Saumya Sutaria: Hey, it’s Saum. We — obviously, we anticipate continuing to focus on our orthopaedics line of business going forward. We’re not going to guide service line level volumes from that perspective. But we still think, obviously, there’s a tailwind in ambulatory surgical growth from an orthopedic standpoint and that’s both the stuff we’re doing today and expansion of the procedure set that could be done safely in ASC. Same with cardiac. I mean, as I’ve said all along, the opportunity in a wide variety of cardiovascular procedures is there. I’ve always been clear that I think that, that opportunity will proceed more slowly than people anticipate because of important patient safety considerations and payer mix considerations and also the CapEx required to build a cardiac center is very different than building other types of ASCs given the equipment that you have to have in there.

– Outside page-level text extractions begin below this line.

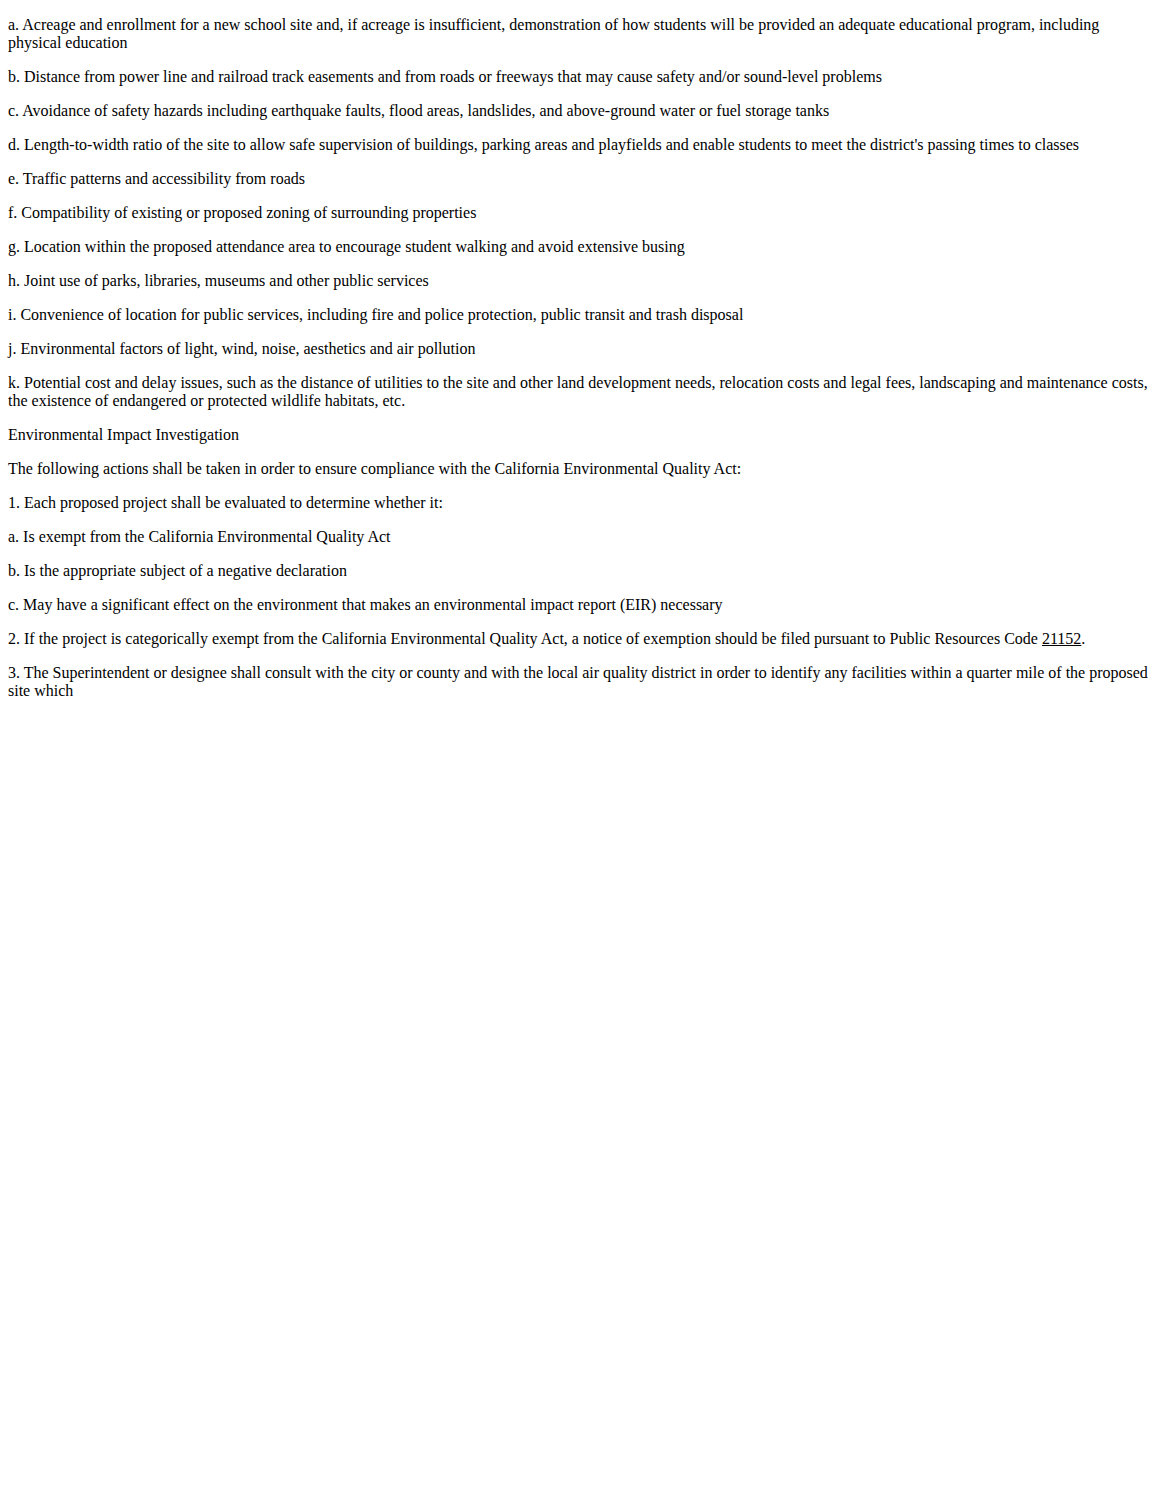a. Acreage and enrollment for a new school site and, if acreage is insufficient, demonstration of how students will be provided an adequate educational program, including physical education
b. Distance from power line and railroad track easements and from roads or freeways that may cause safety and/or sound-level problems
c. Avoidance of safety hazards including earthquake faults, flood areas, landslides, and above-ground water or fuel storage tanks
d. Length-to-width ratio of the site to allow safe supervision of buildings, parking areas and playfields and enable students to meet the district's passing times to classes
e. Traffic patterns and accessibility from roads
f. Compatibility of existing or proposed zoning of surrounding properties
g. Location within the proposed attendance area to encourage student walking and avoid extensive busing
h. Joint use of parks, libraries, museums and other public services
i. Convenience of location for public services, including fire and police protection, public transit and trash disposal
j. Environmental factors of light, wind, noise, aesthetics and air pollution
k. Potential cost and delay issues, such as the distance of utilities to the site and other land development needs, relocation costs and legal fees, landscaping and maintenance costs, the existence of endangered or protected wildlife habitats, etc.
Environmental Impact Investigation
The following actions shall be taken in order to ensure compliance with the California Environmental Quality Act:
1. Each proposed project shall be evaluated to determine whether it:
a. Is exempt from the California Environmental Quality Act
b. Is the appropriate subject of a negative declaration
c. May have a significant effect on the environment that makes an environmental impact report (EIR) necessary
2. If the project is categorically exempt from the California Environmental Quality Act, a notice of exemption should be filed pursuant to Public Resources Code 21152.
3. The Superintendent or designee shall consult with the city or county and with the local air quality district in order to identify any facilities within a quarter mile of the proposed site which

So the upfront investment for the physician partners and other things is much higher with potentially lower margin assets. And so from economic reasons and patient safety reasons, I think this market will evolve, but I think it will evolve slower than people like to think. And we’ll obviously be participants in that as we are today, but we’re also — we’re not going to try to rush it and sacrifice patient safety and quality in that regard.

Operator: This concludes today’s conference. You may disconnect your lines at this time, and we thank you for your participation.